Bride v Shire of Katanning [2013] WASCA 154

The Council Shire was seeking a judgment against the borrower for outstanding rates unpaid since 1984. The borrower had been the registered proprietor of the property since 1983, but had defaulted on the mortgage in 1984 and left the land. The Bank had appointed receivers. The borrowers became bankrupt. The Bank made no claim to possession since 1989 and denied that it was a mortgagee in possession on a number of occasions. The Bank had not entered into physical possession or exercised any physical control over the land.

In 2005, the borrower returned to the property after buying the adjoining property. He enclosed the whole of the land and cleared the land against fire hazards. He repaired an old building and stored some property on the land. He allowed a friend to operate a business from the land. The borrower then wrote to the solicitors for the Shire and advised them he had retaken possession and would be responsible for rates into the future.
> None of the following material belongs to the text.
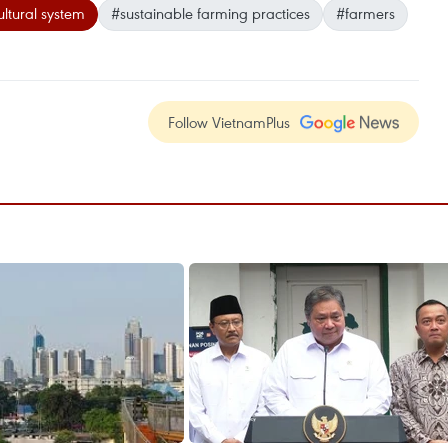
ultural system
#sustainable farming practices
#farmers
Follow VietnamPlus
At the heart of the case was the question of whether the borrower was the “owner” of the land within the meaning of the Local Government Act 1995 (WA) such that he owed payment of rates to the Shire. The borrower argued that the Bank was the owner for the purpose of rates. The Bank denied that it had never been in possession of the land. Relevantly, the Local Government Act also stated that rates were recoverable by a person who “became” the owner at any time while the rates are unpaid. Ultimately it was this construction of the provision that meant that the borrower, who had come back into possession in 2005, was liable for all of the rates.

The Judges (on appeal) found that, while the Bank had been the “owner” of the land for a period of time under the definition, it had ceased being the “owner” when the borrower returned to the land and was exercising rights to enjoy the freehold title to the Land and that the borrower was therefore liable for the rates.